Warga Tolowata Gedor Kantor DPRD Kabupaten Bima, Tuntut Pembangunan Dam Tolo Mango

iklan 970x250 px

Warga Tolowata Gedor Kantor DPRD Kabupaten Bima, Tuntut Pembangunan Dam Tolo Mango

15 September 2020
Warga Tolo Wata Menggedor Kantor DPRD Kabupaten Bima

Kota Bima BONGKAR,- Ratusan warga Tolowata Kecamatan Ambalawi Kabupaten Bima Menggedor Kantor Dewan Perwakilan Rakyat Daerah (DPRD) Kabupaten Bima. Kedatangan Ratusan petani ini guna menuntut Bupati Bima Hj Indah Dharmayanti Putri, dan Ketua DPRD Kabupaten Bima Muhammad Putra Ferryandi untuk memenuhi janji Perbaikan Dam Tolo Mango. 

Dalam orasinya, Syarif Rahman menyatakan, kedatang para Petani di depan Kantor DPRD Kabupaten Bima ini untuk menagih janji Bupati pada tahun 2015 lalu.

"Kami minta Ketua DPRD dan Bupati Bima memenuhi janjinya Pada tahu 2015 lalu," ujar Syarif Rahman pada Selasa (15/9) didepan kantor DPRD Kabupaten Bima.

Selain itu Syarif juga menuding Pemerintah Kabupaten Bima dan Ketua DPRD Kabupaten Bima sudah memandang sebelah mata pembangunan Dam Tolo Mango.

"Pemerintah kabupaten Bima dan Ketua DPRD Kabupaten Bima telah memandang sebelah mata pembangunan Dam Tolo Mango" terangnya.

Massa aksi lain juga menyatakan,
hadirnya perwakilan petani ini,  menuntut janji Bupati saat berkunjung di Ambalawi 4 tahun lalu, dan hingga saat ini belum juga terealisasi. 

"Kami bukan maling, tapi datang untuk menagih janji bupati bima," ucapnya. 

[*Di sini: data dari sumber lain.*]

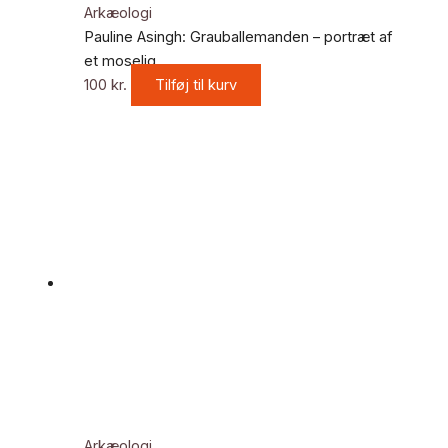
Arkæologi
Pauline Asingh: Grauballemanden – portræt af
et moselig
100
kr.
Tilføj til kurv
Arkæologi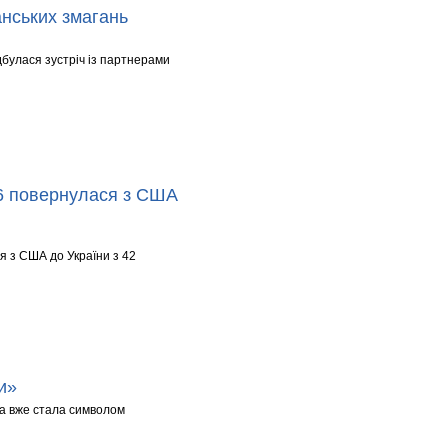
нських змагань
дбулася зустріч із партнерами
026 повернулася з США
ся з США до України з 42
и»
ка вже стала символом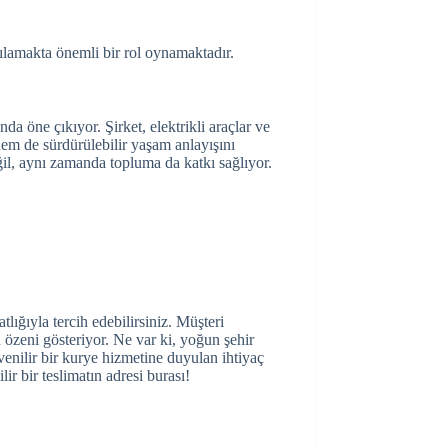
şılamakta önemli bir rol oynamaktadır.
a öne çıkıyor. Şirket, elektrikli araçlar ve
 hem de sürdürülebilir yaşam anlayışını
ğil, aynı zamanda topluma da katkı sağlıyor.
ığıyla tercih edebilirsiniz. Müşteri
 özeni gösteriyor. Ne var ki, yoğun şehir
venilir bir kurye hizmetine duyulan ihtiyaç
 bir teslimatın adresi burası!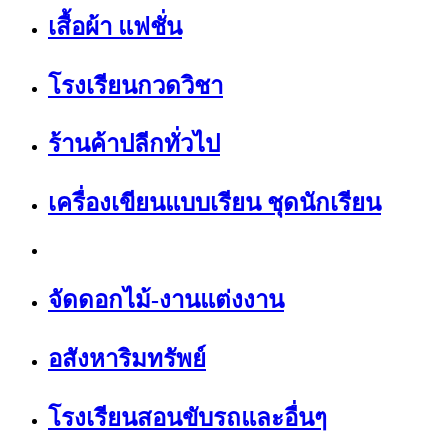
เสื้อผ้า แฟชั่น
โรงเรียนกวดวิชา
ร้านค้าปลีกทั่วไป
เครื่องเขียนแบบเรียน ชุดนักเรียน
จัดดอกไม้-งานแต่งงาน
อสังหาริมทรัพย์
โรงเรียนสอนขับรถและอื่นๆ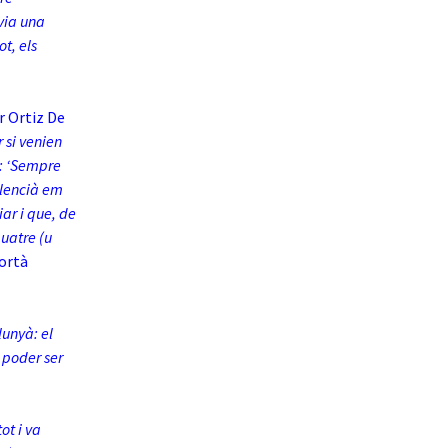
via una
ot, els
r Ortiz De
 si venien
a: ‘Sempre
lencià em
ar i que, de
quatre (u
portà
unyà: el
 poder ser
ot i va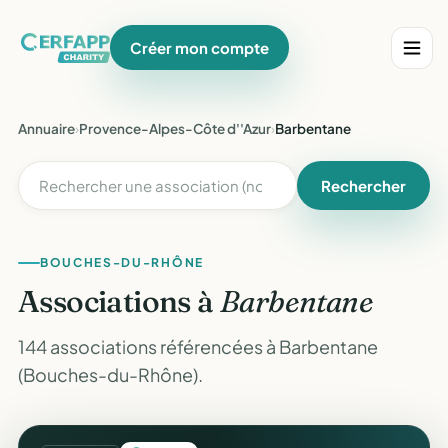
Créer mon compte
Annuaire
›
Provence-Alpes-Côte d''Azur
›
Barbentane
Rechercher
BOUCHES-DU-RHÔNE
Associations à
Barbentane
144 associations référencées à Barbentane
(Bouches-du-Rhône).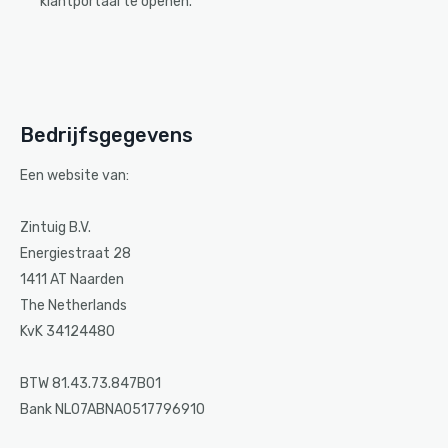
klantportaal te openen.
Bedrijfsgegevens
Een website van:
Zintuig B.V.
Energiestraat 28
1411 AT Naarden
The Netherlands
KvK 34124480
BTW 81.43.73.847B01
Bank NL07ABNA0517796910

Massa aksi lain Hasnun, menyatakan, anggaran Dam Tolo mango pernah di bahas pada tahun 2019 dan dimasukan melalui APBD murni tahun 2020. Tapi anggaran yang telah dibahas itu seolah hilang dari pagu anggaran Pemerintah Kabupaten Bima.

"Anggaran Dam Tolo Mango telah dianggaran tahun 2020. Namun setelah dilakukan banggar. Anggaran itu hilang,  dan entah kemana. Diduga ada konspirasi jahat yang dilakukan oleh Pemda dan DPRD Kabupaten Bima" ujarnya. 

Hasnun juga berharap agar anggaran Dam Tolo Mango di masukan kembali ke APBD-P, dan Jika aspirasi Warga itu tidak diperjuangan, maka kami akan memboikot kembali jalan Lintas Wera Bima. 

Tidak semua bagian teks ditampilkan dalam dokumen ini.